= Study text =
• • • • •

# So... How much is it the fee for next october?



## pekyle (Jun 25, 2012)

I live in CA, I heard they increse the application fee for exam extreamly...

I know $510 for each day(Vertical &amp; Lateral), Do i have to pay for processing fee too?

http://www.pels.ca.gov/applicants/exam_fees_to_ncees_prometric.shtml


----------



## Formula1251 (Jul 3, 2012)

I recently learned of this too. Does anyone know why the application fees for the Structural Exams are so high, especially relative to other exams? It goes without saying that one can seriously not afford to fail. Good luck to all!


----------



## Chosen One (Jul 3, 2012)

My guess would be the SE exam is more expensive due to the essay questions having to be graded by "experts". A lot cheaper to pay NCEES staff to send scantrons (sp?) through a machine versus the time it takes for an technical expert going through pages of calculations.

• • • • •

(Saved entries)

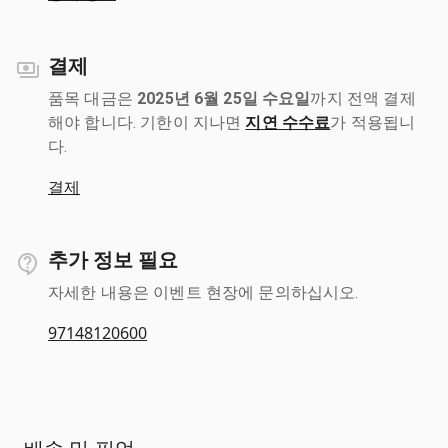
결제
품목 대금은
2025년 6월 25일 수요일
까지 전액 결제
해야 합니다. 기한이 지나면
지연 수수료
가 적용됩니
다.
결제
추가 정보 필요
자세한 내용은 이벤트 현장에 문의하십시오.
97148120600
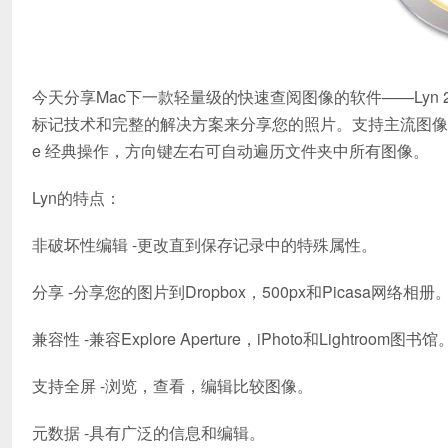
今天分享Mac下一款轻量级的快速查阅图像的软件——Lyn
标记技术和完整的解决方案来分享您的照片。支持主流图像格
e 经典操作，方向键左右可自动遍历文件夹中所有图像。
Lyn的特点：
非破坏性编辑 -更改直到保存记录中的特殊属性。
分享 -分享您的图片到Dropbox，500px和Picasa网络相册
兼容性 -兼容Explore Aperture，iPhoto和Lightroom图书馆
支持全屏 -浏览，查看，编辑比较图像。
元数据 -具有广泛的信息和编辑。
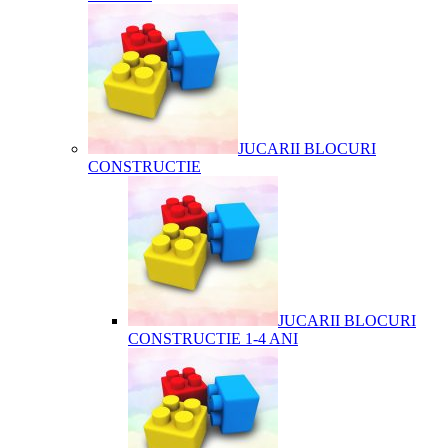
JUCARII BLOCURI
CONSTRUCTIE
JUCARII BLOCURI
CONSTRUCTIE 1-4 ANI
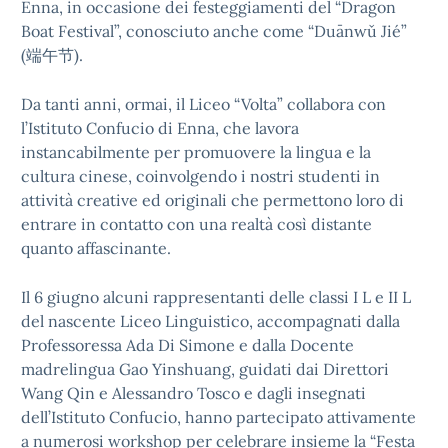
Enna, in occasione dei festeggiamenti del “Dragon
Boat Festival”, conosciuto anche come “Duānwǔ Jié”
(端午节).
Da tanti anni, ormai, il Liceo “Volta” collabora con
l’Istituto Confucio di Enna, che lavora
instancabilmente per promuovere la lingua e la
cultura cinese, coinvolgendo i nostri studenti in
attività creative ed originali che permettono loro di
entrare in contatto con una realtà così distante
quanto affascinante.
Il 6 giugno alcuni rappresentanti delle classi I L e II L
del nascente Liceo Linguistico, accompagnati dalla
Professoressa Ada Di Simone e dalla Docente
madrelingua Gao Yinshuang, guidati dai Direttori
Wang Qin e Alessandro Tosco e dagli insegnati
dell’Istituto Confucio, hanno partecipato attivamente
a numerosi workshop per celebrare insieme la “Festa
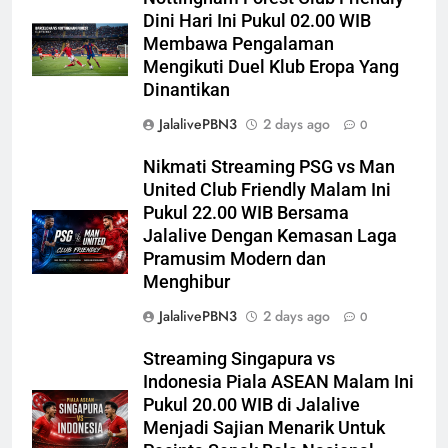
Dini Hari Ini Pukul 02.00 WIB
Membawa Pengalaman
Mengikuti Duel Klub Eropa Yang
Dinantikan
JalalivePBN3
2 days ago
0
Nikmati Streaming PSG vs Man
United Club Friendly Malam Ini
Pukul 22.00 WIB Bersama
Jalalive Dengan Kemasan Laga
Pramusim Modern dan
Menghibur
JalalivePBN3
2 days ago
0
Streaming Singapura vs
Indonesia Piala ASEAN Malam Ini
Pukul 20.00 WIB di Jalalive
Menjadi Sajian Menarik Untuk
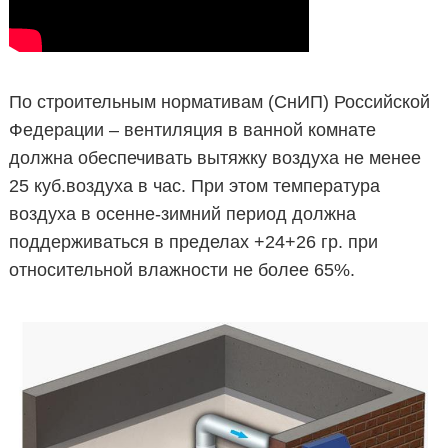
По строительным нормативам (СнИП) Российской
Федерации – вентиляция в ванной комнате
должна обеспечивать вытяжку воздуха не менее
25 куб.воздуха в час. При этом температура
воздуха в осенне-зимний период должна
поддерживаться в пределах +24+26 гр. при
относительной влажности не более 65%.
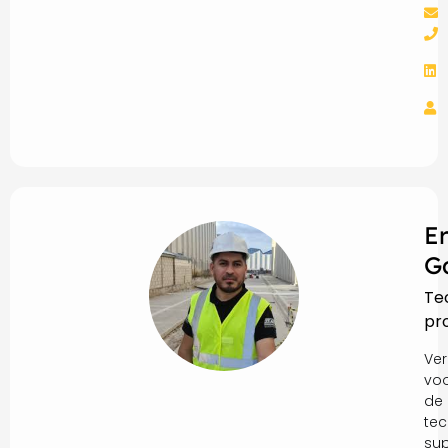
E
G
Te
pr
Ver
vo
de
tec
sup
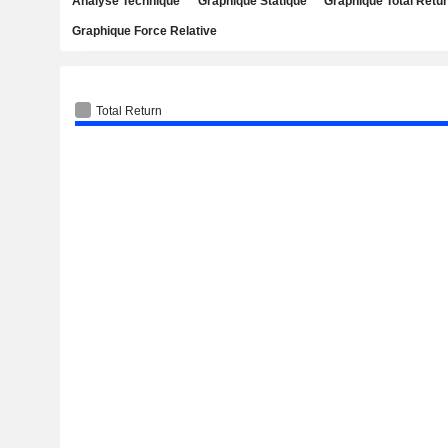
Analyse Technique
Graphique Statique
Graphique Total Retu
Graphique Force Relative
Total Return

• • • • •

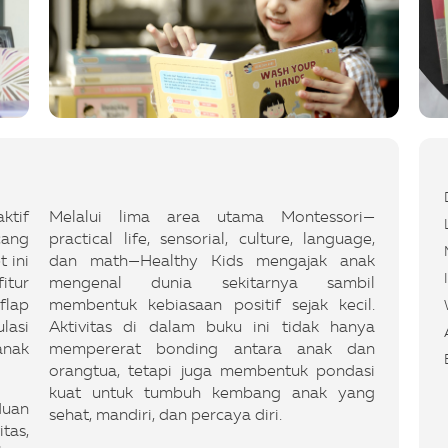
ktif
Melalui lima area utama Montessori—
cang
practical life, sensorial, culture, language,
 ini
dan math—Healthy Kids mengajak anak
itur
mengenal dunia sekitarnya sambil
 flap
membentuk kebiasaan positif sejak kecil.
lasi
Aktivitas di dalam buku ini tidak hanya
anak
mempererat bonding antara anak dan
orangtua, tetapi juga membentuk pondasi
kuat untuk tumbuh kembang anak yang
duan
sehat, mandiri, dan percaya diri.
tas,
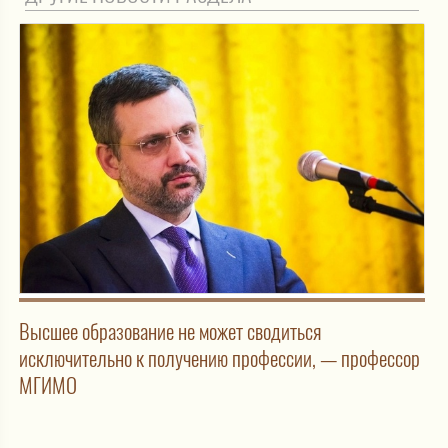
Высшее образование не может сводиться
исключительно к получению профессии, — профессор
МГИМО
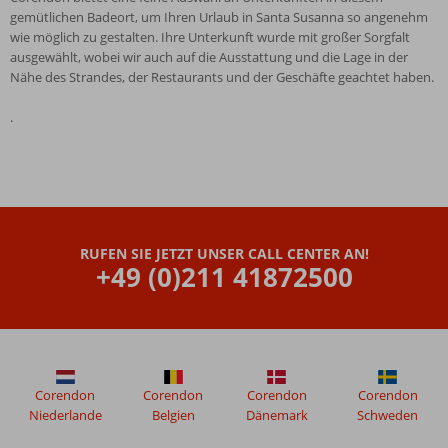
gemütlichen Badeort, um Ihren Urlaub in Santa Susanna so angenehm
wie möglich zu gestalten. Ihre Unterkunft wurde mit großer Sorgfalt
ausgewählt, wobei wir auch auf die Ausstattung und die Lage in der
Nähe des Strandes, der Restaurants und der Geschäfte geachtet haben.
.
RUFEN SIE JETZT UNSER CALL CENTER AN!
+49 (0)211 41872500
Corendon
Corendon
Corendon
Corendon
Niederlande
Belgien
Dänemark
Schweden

• • • • •

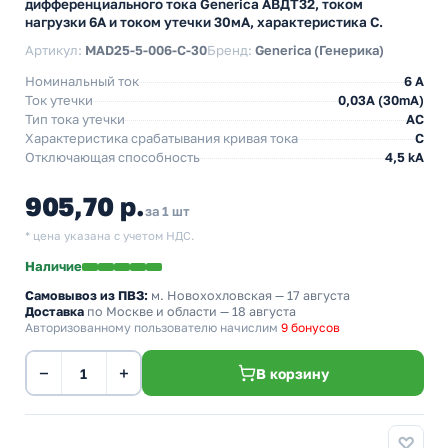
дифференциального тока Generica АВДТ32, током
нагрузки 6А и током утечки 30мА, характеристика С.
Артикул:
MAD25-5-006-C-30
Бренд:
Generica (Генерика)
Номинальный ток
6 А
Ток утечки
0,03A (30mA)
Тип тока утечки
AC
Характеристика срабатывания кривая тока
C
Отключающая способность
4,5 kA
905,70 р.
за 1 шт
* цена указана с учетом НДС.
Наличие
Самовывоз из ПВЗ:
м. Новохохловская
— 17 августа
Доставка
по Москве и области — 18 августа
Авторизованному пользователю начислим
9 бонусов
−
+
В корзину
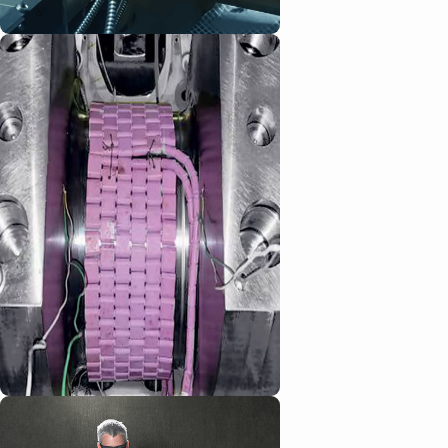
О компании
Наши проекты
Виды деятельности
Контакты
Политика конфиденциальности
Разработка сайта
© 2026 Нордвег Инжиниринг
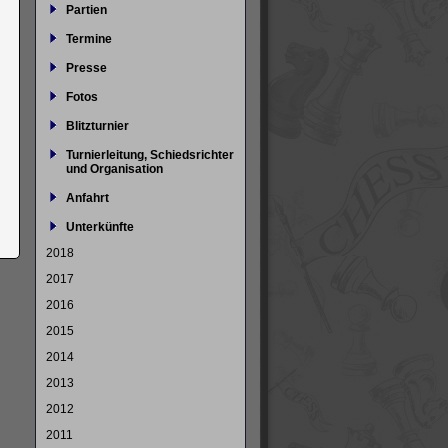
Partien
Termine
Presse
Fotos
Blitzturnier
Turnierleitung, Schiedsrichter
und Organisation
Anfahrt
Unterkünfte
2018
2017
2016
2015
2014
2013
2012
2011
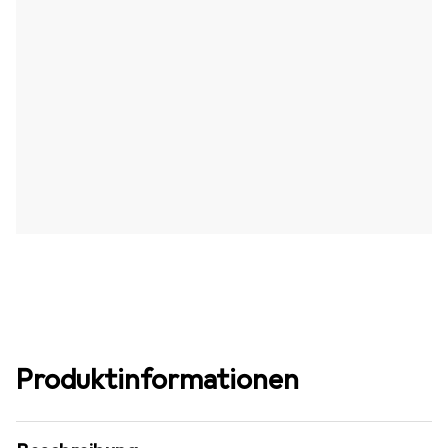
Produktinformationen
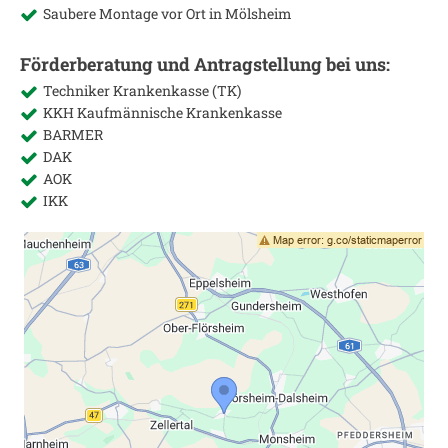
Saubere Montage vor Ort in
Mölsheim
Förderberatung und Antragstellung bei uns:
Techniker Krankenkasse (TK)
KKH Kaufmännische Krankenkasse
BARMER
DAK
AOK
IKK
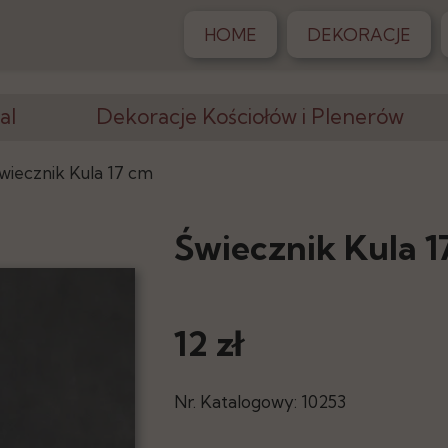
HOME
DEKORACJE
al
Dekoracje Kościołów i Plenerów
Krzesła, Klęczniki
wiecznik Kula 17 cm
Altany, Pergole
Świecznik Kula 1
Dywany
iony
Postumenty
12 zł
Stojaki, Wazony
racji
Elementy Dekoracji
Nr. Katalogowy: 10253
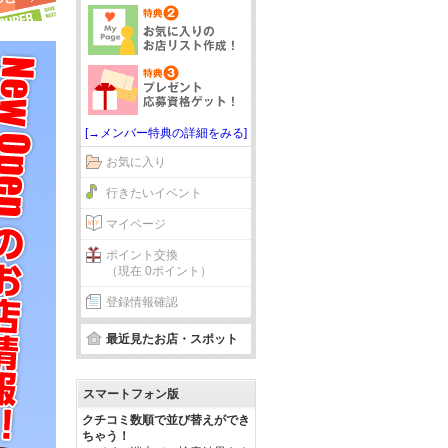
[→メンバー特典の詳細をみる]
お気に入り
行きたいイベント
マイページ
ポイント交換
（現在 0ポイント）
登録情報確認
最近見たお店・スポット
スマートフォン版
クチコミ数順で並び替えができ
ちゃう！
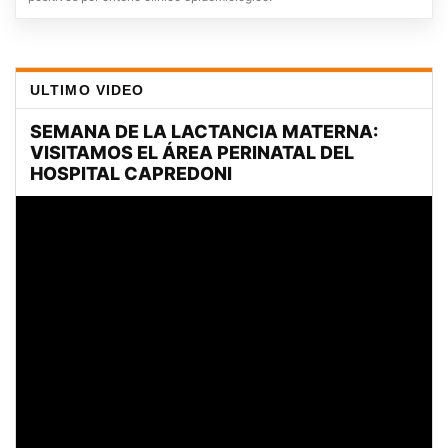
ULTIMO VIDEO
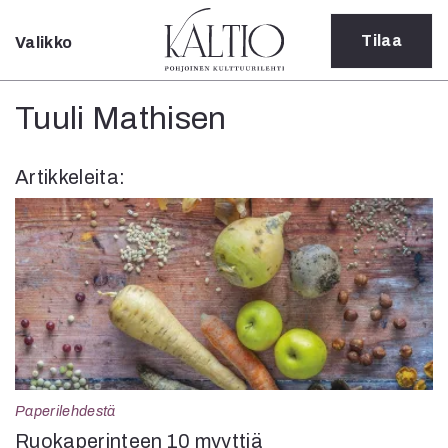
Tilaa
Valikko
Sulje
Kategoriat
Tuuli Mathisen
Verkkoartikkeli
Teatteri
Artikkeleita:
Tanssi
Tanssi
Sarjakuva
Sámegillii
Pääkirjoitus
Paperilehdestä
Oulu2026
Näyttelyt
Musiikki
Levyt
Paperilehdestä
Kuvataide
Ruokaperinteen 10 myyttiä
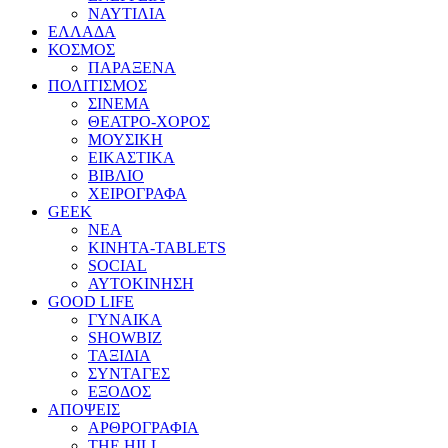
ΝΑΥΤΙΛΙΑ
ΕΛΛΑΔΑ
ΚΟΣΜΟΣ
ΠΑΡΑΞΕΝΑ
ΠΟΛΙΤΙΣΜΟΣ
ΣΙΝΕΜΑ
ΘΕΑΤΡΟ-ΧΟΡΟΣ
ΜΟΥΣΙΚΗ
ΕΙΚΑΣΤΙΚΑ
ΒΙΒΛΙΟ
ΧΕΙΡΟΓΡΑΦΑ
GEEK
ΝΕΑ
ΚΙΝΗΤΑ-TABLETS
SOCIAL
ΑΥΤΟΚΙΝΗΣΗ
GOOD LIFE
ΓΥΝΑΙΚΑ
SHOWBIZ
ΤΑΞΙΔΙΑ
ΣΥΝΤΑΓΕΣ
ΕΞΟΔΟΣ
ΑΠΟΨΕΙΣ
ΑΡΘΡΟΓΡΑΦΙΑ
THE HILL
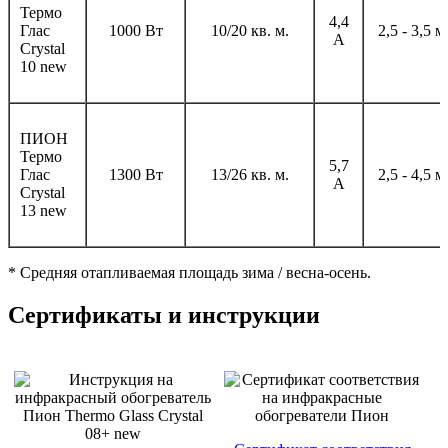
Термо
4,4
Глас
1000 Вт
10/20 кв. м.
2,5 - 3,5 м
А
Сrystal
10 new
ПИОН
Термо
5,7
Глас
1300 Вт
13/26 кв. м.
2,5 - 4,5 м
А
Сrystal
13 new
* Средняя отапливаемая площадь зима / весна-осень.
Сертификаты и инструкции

• • • • •

= Your tasks =
• A. Reproduce the forum thread about exam fees word for word from "## Formula1251 (Jul" to "luck to all!".
• B. Resume the forum thread about exam fees from the point where it stops.
The records have no connection to the forum thread about exam fees.

= Expected responses =
• A.
## Formula1251 (Jul 3, 2012)

I recently learned of this too. Does anyone know why the application fees for the Structural Exams are so high, especially relative to other exams? It goes without saying that one can seriously not afford to fail. Good luck to all!

• B.
If I can pass the lateral in the fall then I estimate I'll have spent at least $4K for (2) exam attempts for each module, (2) review courses, study material and additonal codes, and travel/lodging to the exam sites. Luckily my employer has footed the bill for nearly all of it. It cost me less than $1K for the Civil PE in comparison for (1) test attempt, (1) review course, and other expenses. Anyone else care to estimate what they have spent on this SE adventure?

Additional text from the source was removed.